**POTONGAN TEKS:**
——————

Belajar Menghargai Raport Anak Dari Ayah yang Satu ini
Wednesday, July 18, 2018
Bicara tentang rapor maka bicara tentang nilai-nilai yang ada pada atau didapatkan oleh seseorang dari pencapaiannya. Semakin tinggi nilainya, maka semakin baik kredibilitas yang dimilikinya dan sebaliknya.
Quote:
Dalam thread kali ini TS mau mengambil tema tentang sikap seseorang dalam mengapresiasi sebuah nilai yang diperoleh oleh adik atau anaknya dalam proses belajar dan pertumbuhannya.
Dimana TS menulis thread ini karena terinspirasi oleh cerita seorang ayah yang punya cara lain dalam menyikapi hasil rapor si anaknya.
Sebelum lanjut ke pembahasan, ane cerita dulu sedikit tentang sosok ayah yang ane maksud tadi.
Nah pada umumnya, orang tua akan bangga dan senang terhadap anak ketika buah hatinya mendapatkan nilai rapor yang bagus dan tinggi, misal rata-rata nilai pelajarannya A atau minimal B lah (disini kita pake nilai "huruf" aja ya gan, tinggalin dulu nilai-nilai angkanya).
Akan tetapi beda cerita apabila si anak malah mendapatkan nilai rata-rata C apalagi D. TS yakin selain si orang tuanya menanggung rasa malu, si anak juga bakal nangis karena sudah merasa mengecewakan dan memalukan orang tuanya. Namun berbeda dengan salah satu sosok ayah yang berikut ini, Namanya Shane Jackson. Ketika menerima dan melihat isi rapor anaknya, Shopie. Dia menyadari bahwa nilai anaknya kurang memuaskan dan banyak nilai D yang menghiasi rapor tersebut.
Tapi hal itu tidak membuat Shane memberikan sikap yang dingin atau kesal terhadap Shopie. Dia malah melakukan pendekatan yang berbeda kepada buah hatinya tersebut, yaitu dengan cara membuat rapor sendiri dan memberikan penilaian sendiri terhadap kategori-kategori lain yang dicapai oleh Shopie.
Pada rapor yang dibikin oleh ayahnya itu, tercantum beberapa kategori yang berhasil diraih Shopie dengan nilai tinggi. Di antaranya Lucu, penyuka hewan (dog), punya imajinasi yang luas dan anak ayah terbaik. Dimana semua kategori itu mendapatkan nilai A dari ayahnya.
Dari cerita singkat di atas, itu mengilustrasikan jika seorang ayah tetap mengapresiasi dan menjaga perasaan serta semangat anaknya agar tidak jatuh dan merasa minder, walaupun ada sisi lain yang tidak sesuai dengan harapannya.
Berkaca dari romansa tersebut, maka cukup berbeda jika kita sandingkan dengan apa yang sering terjadi di masyarakat kita khalayaknya. Walaupun ane yakin tetap ada Shane-Shane yang lainnya disini.

——————

**BAHAN YANG DITAMPILKAN:**
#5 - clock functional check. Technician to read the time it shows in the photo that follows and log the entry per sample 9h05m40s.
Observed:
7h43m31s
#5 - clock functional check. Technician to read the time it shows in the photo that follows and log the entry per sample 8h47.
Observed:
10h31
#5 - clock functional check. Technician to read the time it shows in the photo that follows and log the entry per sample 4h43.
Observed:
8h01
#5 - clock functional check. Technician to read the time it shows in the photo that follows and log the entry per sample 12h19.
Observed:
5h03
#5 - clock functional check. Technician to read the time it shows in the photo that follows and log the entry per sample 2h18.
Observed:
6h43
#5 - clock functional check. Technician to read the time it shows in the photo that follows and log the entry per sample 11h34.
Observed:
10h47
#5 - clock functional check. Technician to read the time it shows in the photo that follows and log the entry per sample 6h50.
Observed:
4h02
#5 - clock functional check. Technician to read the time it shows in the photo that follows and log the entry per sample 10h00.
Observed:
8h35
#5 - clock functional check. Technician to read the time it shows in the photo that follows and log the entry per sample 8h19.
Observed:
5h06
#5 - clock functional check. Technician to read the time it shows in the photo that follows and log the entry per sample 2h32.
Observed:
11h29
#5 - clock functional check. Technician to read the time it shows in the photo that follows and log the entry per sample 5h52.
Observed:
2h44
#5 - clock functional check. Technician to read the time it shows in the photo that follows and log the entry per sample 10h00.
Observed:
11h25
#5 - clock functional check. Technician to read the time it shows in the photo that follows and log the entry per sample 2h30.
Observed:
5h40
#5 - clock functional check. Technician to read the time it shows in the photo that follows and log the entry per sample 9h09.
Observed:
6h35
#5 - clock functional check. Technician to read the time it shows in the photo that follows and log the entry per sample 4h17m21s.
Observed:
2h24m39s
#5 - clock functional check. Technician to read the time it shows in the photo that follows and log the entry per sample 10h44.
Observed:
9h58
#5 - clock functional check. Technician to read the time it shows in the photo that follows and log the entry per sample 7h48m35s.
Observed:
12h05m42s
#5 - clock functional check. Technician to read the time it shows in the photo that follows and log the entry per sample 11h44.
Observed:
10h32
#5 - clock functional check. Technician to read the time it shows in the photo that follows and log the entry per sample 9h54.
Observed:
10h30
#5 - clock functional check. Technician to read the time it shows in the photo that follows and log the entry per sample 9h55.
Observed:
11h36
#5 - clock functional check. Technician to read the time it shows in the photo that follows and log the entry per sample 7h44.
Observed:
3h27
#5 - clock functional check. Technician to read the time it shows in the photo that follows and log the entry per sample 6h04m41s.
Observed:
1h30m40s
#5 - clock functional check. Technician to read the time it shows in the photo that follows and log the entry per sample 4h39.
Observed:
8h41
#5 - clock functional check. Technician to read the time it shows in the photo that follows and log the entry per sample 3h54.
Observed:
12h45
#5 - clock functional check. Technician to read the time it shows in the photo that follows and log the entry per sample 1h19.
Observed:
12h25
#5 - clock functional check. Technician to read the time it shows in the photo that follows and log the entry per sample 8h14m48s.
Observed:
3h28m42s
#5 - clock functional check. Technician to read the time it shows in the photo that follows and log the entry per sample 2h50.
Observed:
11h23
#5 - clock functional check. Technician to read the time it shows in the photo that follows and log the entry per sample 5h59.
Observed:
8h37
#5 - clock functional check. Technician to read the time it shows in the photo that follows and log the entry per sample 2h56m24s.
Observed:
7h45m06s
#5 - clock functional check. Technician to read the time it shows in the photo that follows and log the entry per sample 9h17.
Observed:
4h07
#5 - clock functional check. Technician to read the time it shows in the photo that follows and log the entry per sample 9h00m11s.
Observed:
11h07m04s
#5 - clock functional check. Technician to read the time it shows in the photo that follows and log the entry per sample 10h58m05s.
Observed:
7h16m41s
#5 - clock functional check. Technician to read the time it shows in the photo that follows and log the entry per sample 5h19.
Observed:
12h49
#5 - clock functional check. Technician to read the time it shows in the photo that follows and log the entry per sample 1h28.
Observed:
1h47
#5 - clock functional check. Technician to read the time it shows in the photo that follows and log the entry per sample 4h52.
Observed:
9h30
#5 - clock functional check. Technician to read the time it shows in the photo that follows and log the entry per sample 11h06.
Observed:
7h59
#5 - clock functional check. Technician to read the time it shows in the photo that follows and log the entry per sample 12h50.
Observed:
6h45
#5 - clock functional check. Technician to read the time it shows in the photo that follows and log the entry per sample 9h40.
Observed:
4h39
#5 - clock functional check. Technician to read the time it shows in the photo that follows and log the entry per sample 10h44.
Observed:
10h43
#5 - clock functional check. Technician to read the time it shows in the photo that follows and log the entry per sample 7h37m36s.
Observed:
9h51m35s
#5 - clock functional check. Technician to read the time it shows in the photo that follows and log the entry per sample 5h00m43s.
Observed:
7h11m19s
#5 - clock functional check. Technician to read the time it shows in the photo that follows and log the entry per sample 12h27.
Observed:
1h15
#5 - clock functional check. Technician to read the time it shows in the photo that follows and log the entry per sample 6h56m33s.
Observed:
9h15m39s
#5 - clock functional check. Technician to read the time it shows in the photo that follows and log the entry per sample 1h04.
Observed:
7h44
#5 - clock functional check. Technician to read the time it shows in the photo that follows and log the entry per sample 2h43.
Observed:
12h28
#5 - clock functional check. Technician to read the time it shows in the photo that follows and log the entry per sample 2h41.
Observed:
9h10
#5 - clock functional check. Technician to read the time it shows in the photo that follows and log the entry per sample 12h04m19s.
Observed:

——————

**YANG DIMINTA:** Lanjutkan tulisan tentang ayah yang menghargai rapor anaknya, mulai sesudah kalimat terakhir yang ditampilkan.

**JAWABAN LATIHAN:**
Namun apabila kita cermati ke tempo dulu atau bahkan sekarang, masih banyak orang tua yang menekan kepada anaknya supaya bisa mendapatkan nilai yang prestise dalam rapor belajarnya disekolah. Hal ini terlihat dari cara orang tua yang keras dan egois dalam memotivasi anaknya supaya tidak mendapatkan nilai yang anjlok pada rapor sekolahnya.
Hal demikian sah-sah saja dilakukan oleh orang tua terhadap anaknya, selama itu tidak mempengaruhi perkembangan psikologisnya. Namun yang menjadi warning, adalah ketika seorang ayah atau ibu lebih fokus kepada punishment (sanksinya) dibandingkan reward terhadap anaknya ketika si anak tersebut mendapatkan hasil rapor yang kurang memuaskan menurut orang tuanya.
Contoh kecilnya, kalau kita kondisikan dengan kenyataan beberapa tahun belakangan atau sekarang, orang tua lebih banyak ngomel-ngomel apabila ada anaknya yang mendapatkan nilai rapor jelek. Hal ini lantaran si orang tua merasa malu dan kecewa apabila si anak tidak berprestasi dalam belajarnya.
Refeleksinya, apakah nilai dan kualitas seorang anak hanya digantungkan dengan nilai hasil belajarnya di sekolah ? TS yakin, jika semua anak yang ada di bumi ini semuanya adalah anak-anak yang pintar, anak-anak yang berbakat dan anak-anak yang berkualitas. Hanya saja standar nilai sekolah bukanlah satu-satunya baromater yang bisa dijadikan patokan bahwa seorang anak itu pintar, berbakat atau berkualitas.
Artinya, ada sisi lain dari seorang anak yang patut di apresiasi. Seorang anak barangkali pintar dalam pelajaran, tapi belum tentu dia memiliki skill tertentu diluar pelajaran. Seorang anak barangkali mempunyai skill yang wah dalam bidang tertentu, namun belum tentu dia baik dalam aspek moral. Jadi ada dimensi-dimensi lain yang tetap layak dihargai dan tak serta merta di abaikan hanya karena fokus pada hasil rapor sekolahnya.
Dan kesimpulan dari thread adalah simpulkan masing-masing menurut hasil pemikiran kalian sendiri. Karena TS gak mau memposisikam diri sebagai penasehat. Sebab Thread maker yang satu ini juga masih perlu bimbingan dari paha suhu lainnya.
Demikian, sampai jumpa di Thread yang lain, terimakasih sudah mampir ngopi disini Gan - Sis sekalian.